Como manda a cartilha da conhecida velha política, integrantes da equipe do governo e protagonistas do Congresso querem acelerar a aprovação de projetos considerados prioritários antes das eleições municipais, em novembro. O objetivo é nobre, mas a motivação nem tanto. A ideia, ao que tudo indica, é que os discursos de palanque de candidatos ligados a partidos governistas ganhem mais sustância e, assim, ajudem a ampliar a base de suporte ao Executivo a partir do ano que vem. A corrida contra o relógio tem o apoio declarado do presidente do Senado, Davi Alcolumbre (DEM-AP), que tem a ambição de se reeleger seduzindo, principalmente, apoio da base bolsonarista. “O que poderia ter sido debatido e aprovado ao longo do ano será, agora, feito às pressas para atender aos anseios políticos do Congresso e do presidente”, afirmou o cientista político pela Escola de Economia da Fundação Getulio Vargas (FGV) Fernando de Souza.

Entre os projetos principais, 11 se destacam. Entre eles estão as Propostas de Emenda à Constituição (PEC) do Pacto Federativo e dos Fundos Públicos, a Lei de Recuperação Judicial e Falências, Lei do Gás e a autonomia do Banco Central. “O governo Bolsonaro é ineficiente sob o ponto de vista legislativo. Envia projetos de lei, medidas provisórias, edita decretos, mas não tem muita capacidade de aprová-los”, disse Souza.

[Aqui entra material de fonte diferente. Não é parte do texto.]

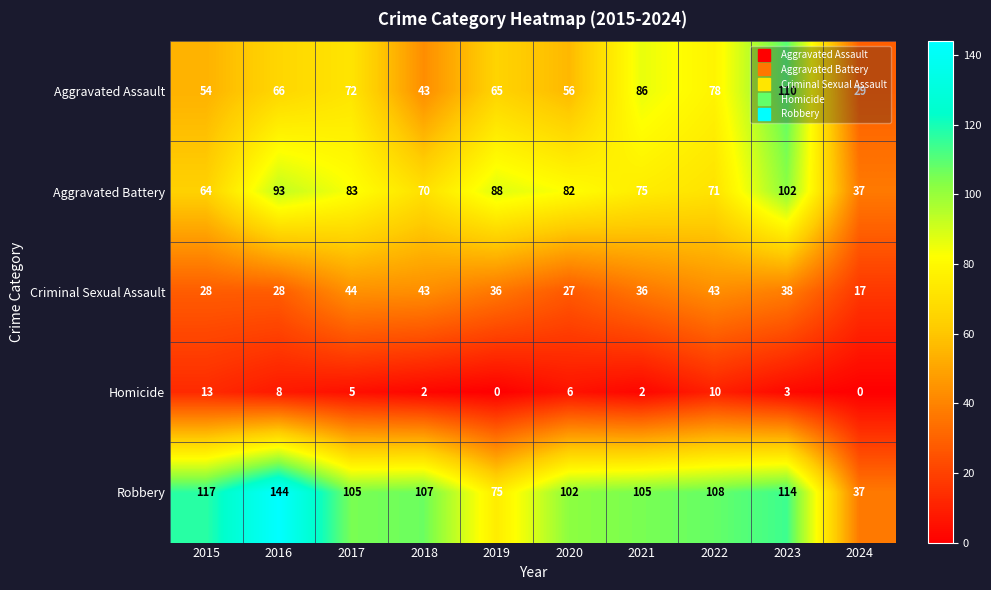

Where is Homicide nearest to the value 6?

2020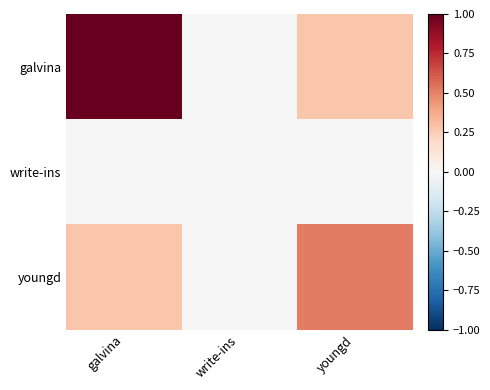

Reading left to right, what are all the values shown in this chart?

galvina: galvina=1.0	write-ins=0.0	youngd=0.3
write-ins: galvina=0.0	write-ins=0.0	youngd=0.0
youngd: galvina=0.3	write-ins=0.0	youngd=0.5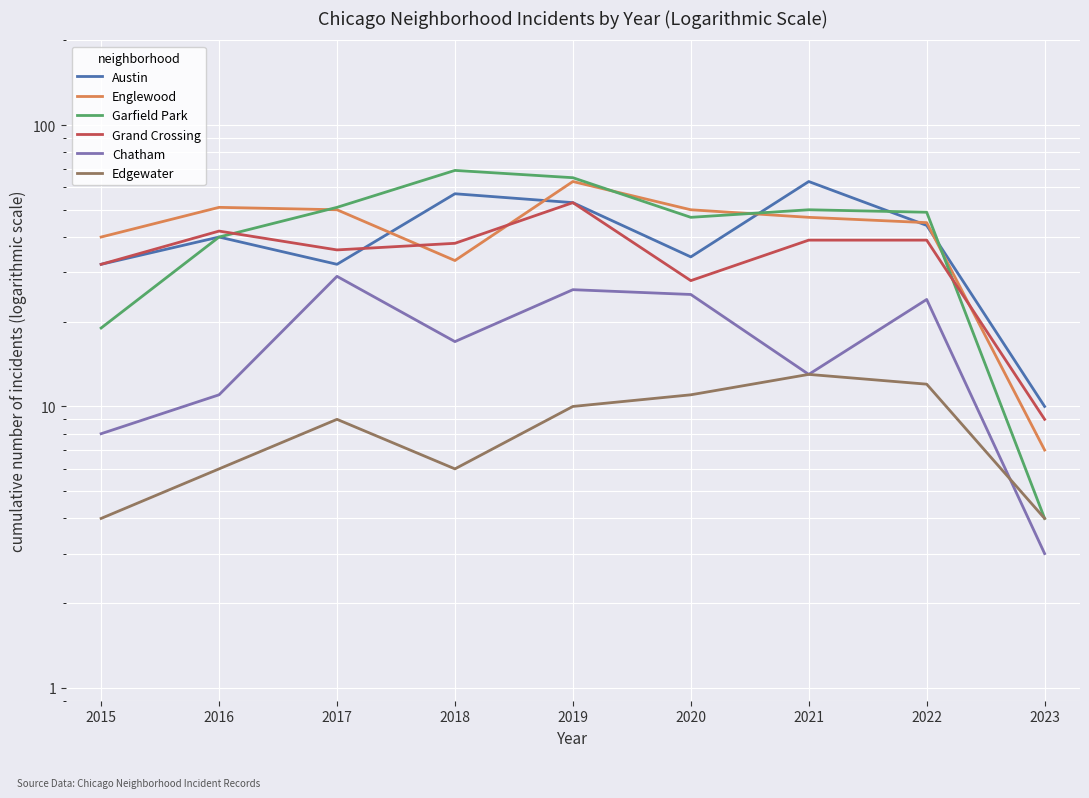

Where is the first local minimum for Edgewater?

2018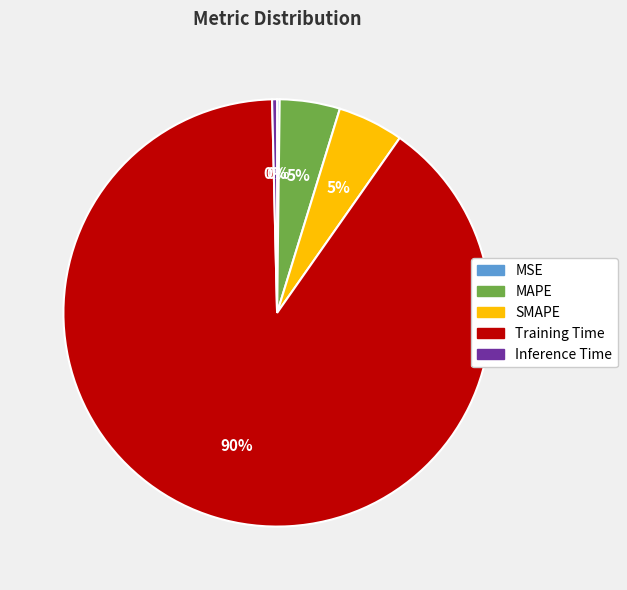

To the nearest percent, what portion does Training Time represent?

90%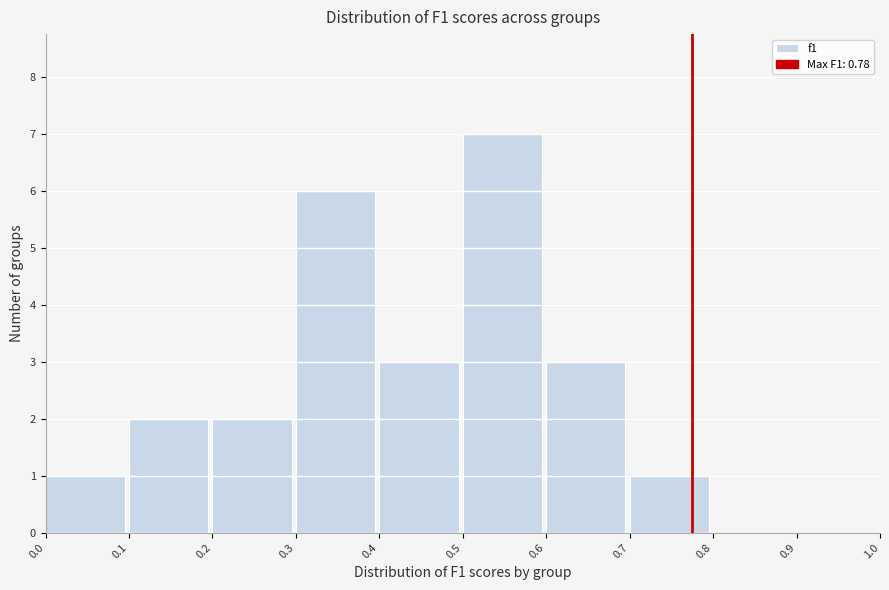

Reading left to right, list every bar in this chart as the range it spans on the x-axis followed by its height. The values are not printed on the chart, so give them approximately, as read against the axis.

0.0 to 0.1: 1
0.1 to 0.2: 2
0.2 to 0.3: 2
0.3 to 0.4: 6
0.4 to 0.5: 3
0.5 to 0.6: 7
0.6 to 0.7: 3
0.7 to 0.8: 1
0.8 to 0.9: 0
0.9 to 1.0: 0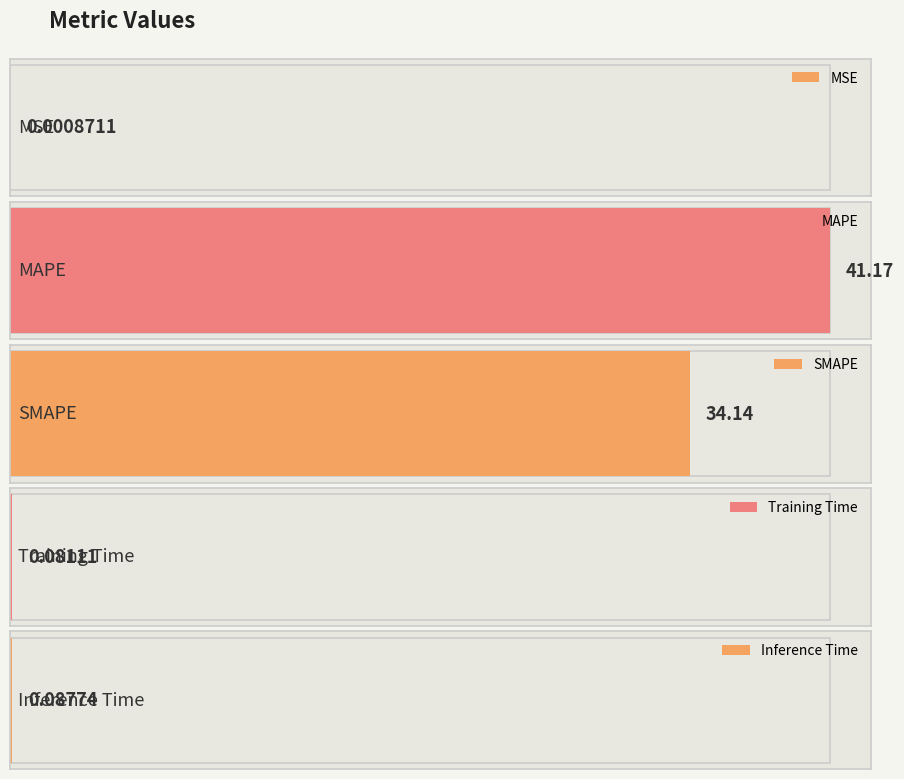

What is the change in value from MAPE to Inference Time?

-41.1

Essa incapacidade é expressa em números. Nos seus primeiros 600 dias, o governo Bolsonaro enviou 42 propostas legislativas ao Congresso, mas havia conseguido aval para apenas cinco delas. Alem disso, das 11 primeiras medidas provisórias (MPs) editadas pelo governo Bolsonaro, sete perderam a validade por não terem sido votadas a tempo. “O governo tem certo desinteresse pelas próprias propostas que envia ao Legislativo”, afirmou o especialista da FGV.

Uma das ideias em pautas agrada especialmente ao ministro Paulo Guedes, alvo de fritura pública quase diária por parte do presidente da República. Essa proposta é o projeto de lei que acaba com a preferência da Petrobras no regime de partilha de pré-sal, e a possível privatização da estatal PPSA. O time do governo também pretende acelerar outros dois projetos relativos ao setor elétrico. O primeiro, uma medida provisória que altera regras para reduzir tarifas de energia. O segundo, sobre o marco regulatório que permite, por exemplo, que o cliente possa fazer a portabilidade da conta de luz entre as distribuidoras de energia. Há também um projeto de lei que trata do incentivo à navegação de cabotagem e o Marco Legal das Ferrovias.

Uma preocupação que alimenta a pressa na aprovação dos projetos é o crescente desgaste entre Bolsonaro e Guedes. Alguns parlamentares temem que a desidratação do poder do superministro prejudique alguns projetos liberais no campo econômico, entre eles pautas como as reformas tributária e administrativa. “Queremos muito que o governo preserve as ideia que o elegeu, de um estado mais eficiente e liberal”, afirmou o deputado Paulo Ganime (Novo-RJ). “O governo perdeu nomes importantes, Paulo Uebel e Salim Mattar, e esperamos não perder o Paulo Guedes e o Waldery (Rodrigues, secretário especial de Fazenda), que são nomes importantes.”

Renda Brasil: nem começou e já acabou

Em tom de chilique, o presidente Jair Bolsonaro colocou uma pedra sobre o programa Renda Brasil, uma nova roupagem do Bolsa Família de governos petistas. Em vídeo transmitido na internet, Bolsonaro mandou “enterrar” o programa e desautorizou integrantes da equipe econômica a pronunciar o nome da iniciativa que ele, semanas atrás, celebrou. O recado foi disparado após o secretário especial de Fazenda do Ministério da Economia, Waldery Rodrigues, ter concedido entrevista sobre o tema e confirmado a ideia de congelar os benefícios previdenciários por dois anos, especialmente aposentadorias, pensões, auxílio doença e salário-família.

A nova discordância entre o Ministério da Economia e Bolsonaro ganhou ressonância depois de as propostas terem sido consideradas impopulares demais. “Sobre o Renda Brasil, eu falei ontem que está suspenso. Vamos voltar a conversar. A proposta que chegou para mim não irá para o Parlamento. Não podemos tirar dos pobres para dar aos paupérrimos. Não podemos fazer isso”, afirmou Bolsonaro no vídeo, visivelmente contrariado. Mesmo com suspensão, horas depois o senador Márcio Bittar (MDB-AC), relator do Orçamento da União para 2021, disse que foi autorizado pelo presidente a incluir despesas com um novo programa social em seu relatório. A fala colocou em dúvida a, até então, morte do Renda Brasil.